■ TASK DIRECTIONS: Could you copy every line of the data that contains the word "element"?
○ ○ ○ ○ ○ ○ ○
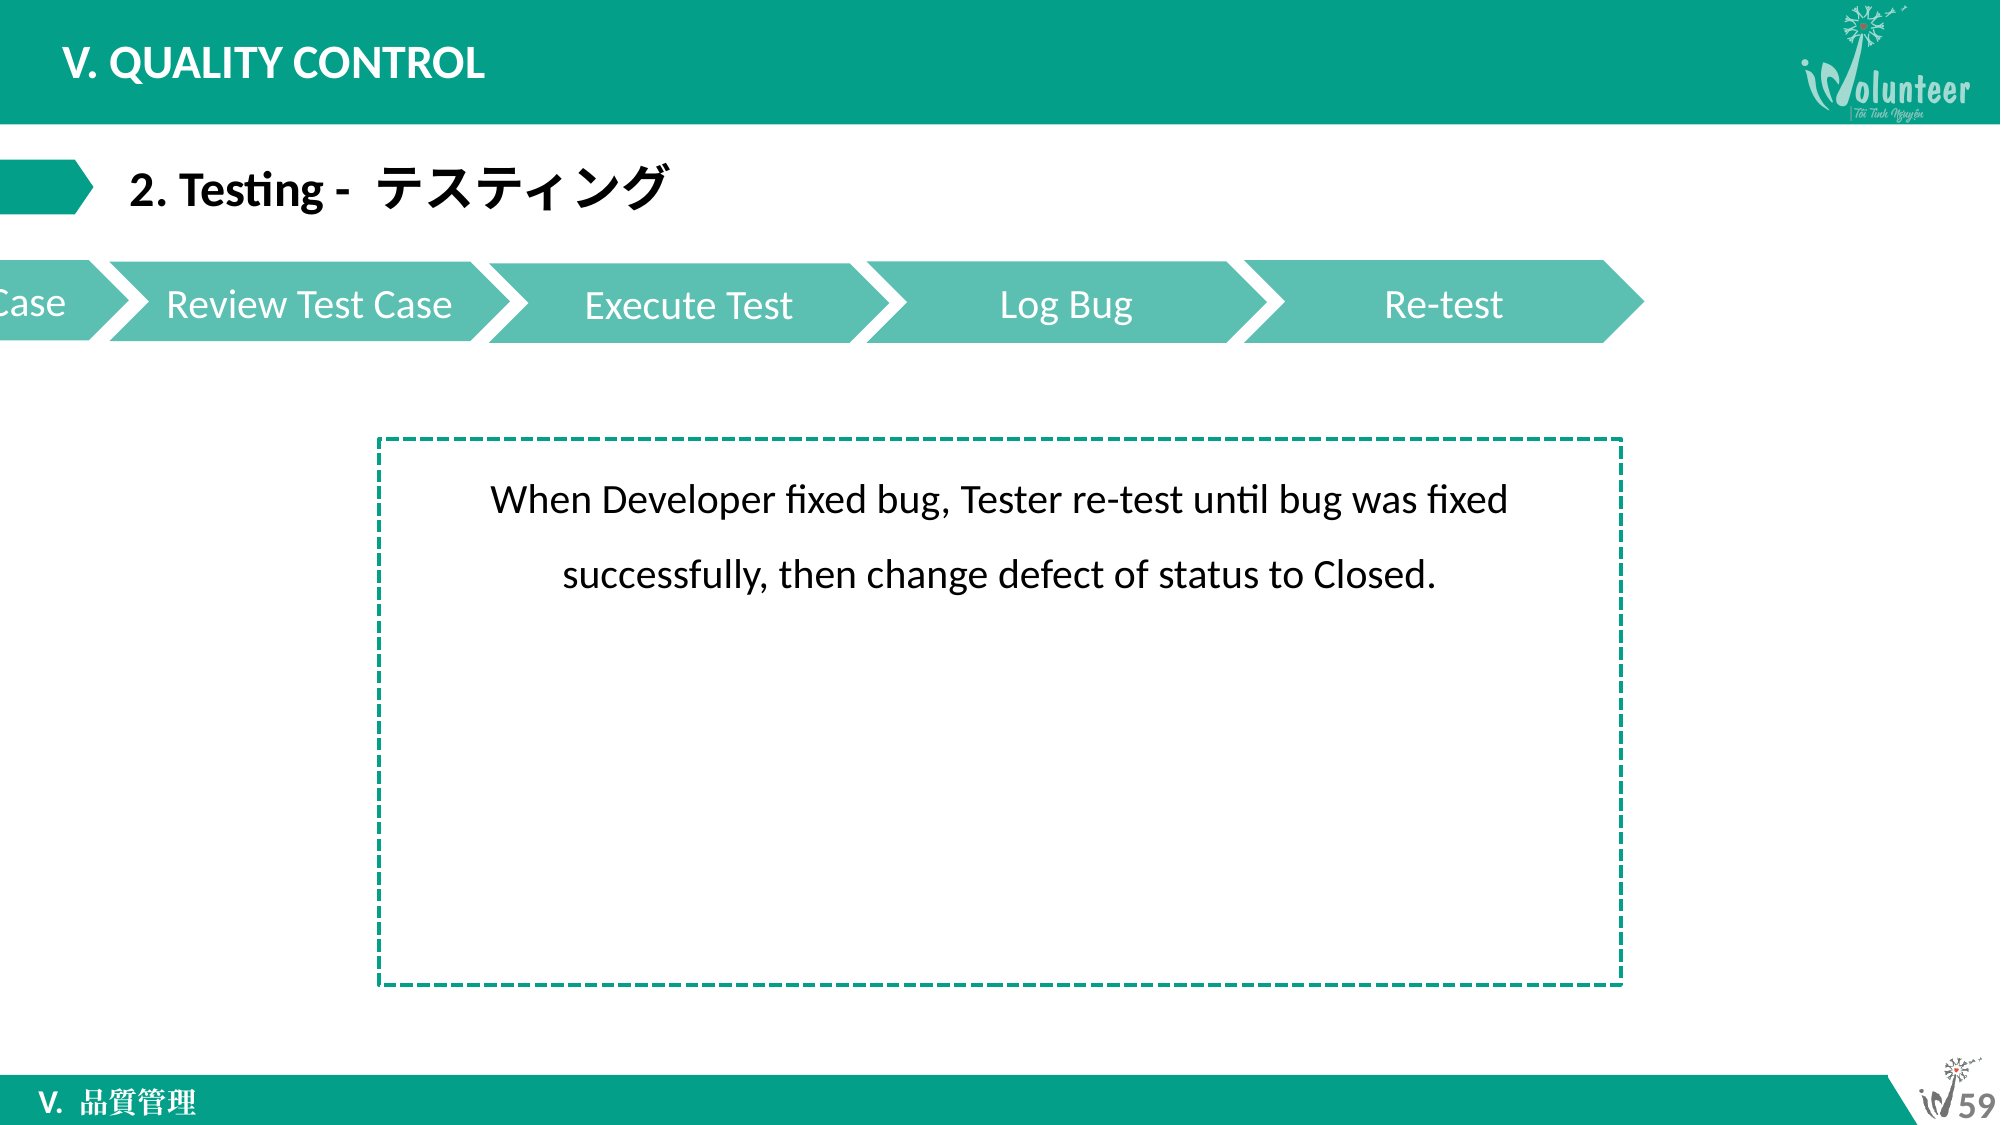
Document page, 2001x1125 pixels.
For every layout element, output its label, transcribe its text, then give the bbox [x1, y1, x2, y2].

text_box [0, 149, 685, 225]
text_box Create Test Case [0, 258, 131, 342]
text_box When Developer fixed bug, Tester re-test until bug was fixed successfully, then change defect of status to Closed. [379, 439, 1621, 985]
text_box Execute Test [486, 262, 891, 344]
text_box [0, 0, 1779, 125]
text_box Log Bug [863, 260, 1269, 344]
text_box V. QUALITY CONTROL [47, 23, 502, 96]
text_box Re-test [1241, 258, 1646, 344]
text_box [0, 1074, 1919, 1125]
text_box [1779, 0, 1997, 125]
text_box Review Test Case [106, 260, 512, 343]
text_box 59 [1943, 1073, 2000, 1125]
picture [1919, 1057, 1982, 1119]
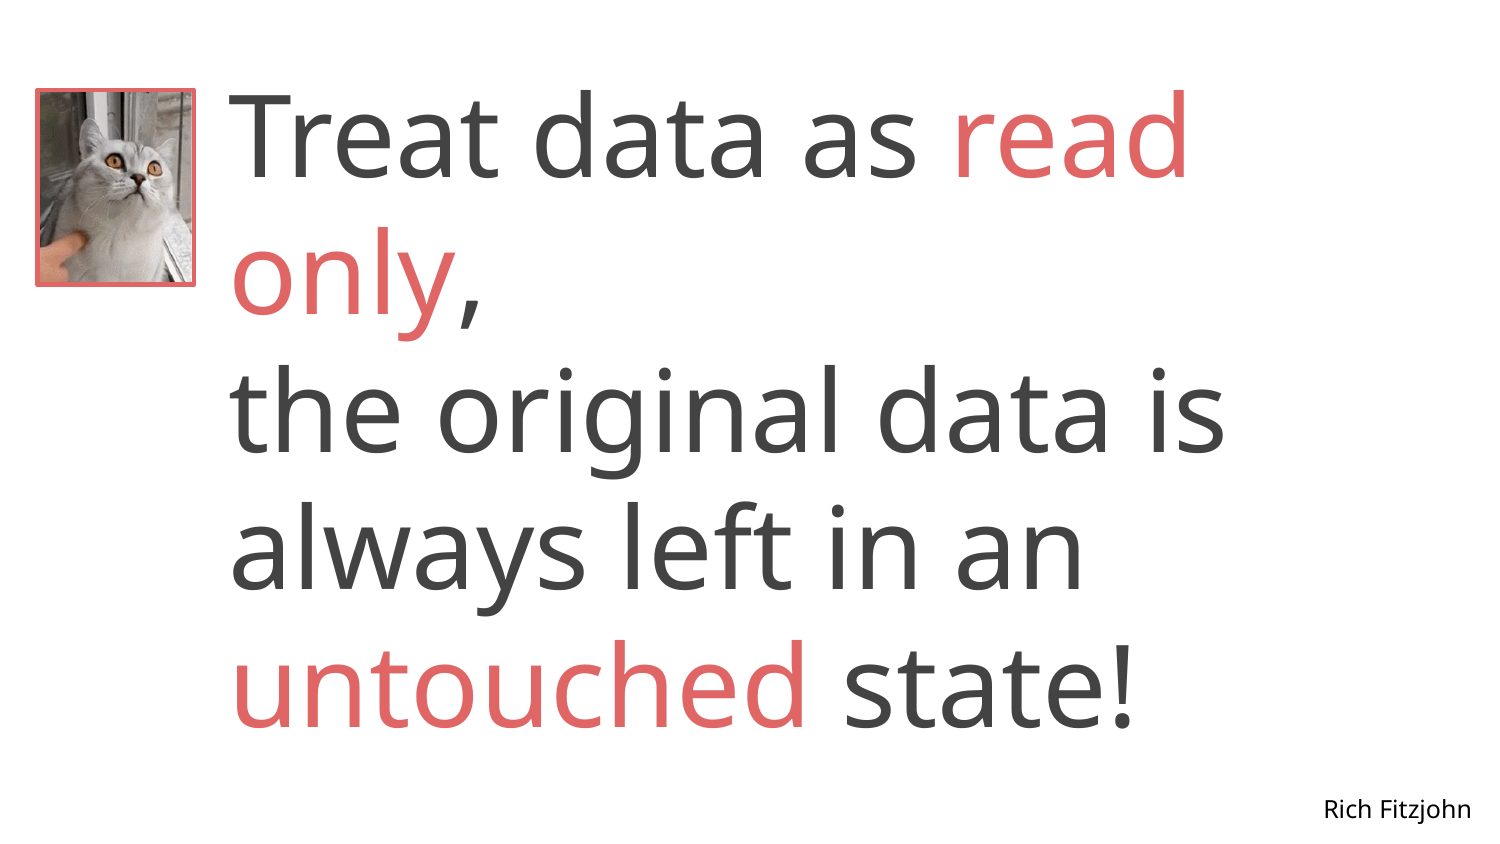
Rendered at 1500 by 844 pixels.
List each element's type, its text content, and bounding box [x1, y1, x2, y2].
○ ○ ○ ○ ○ ○ ○
■ PROBLEM SOLUTION:
For every layout element, output its label, transcribe its text, then give the bbox [x1, y1, x2, y2].
List each element's type, its text content, and bounding box [x1, y1, x2, y2].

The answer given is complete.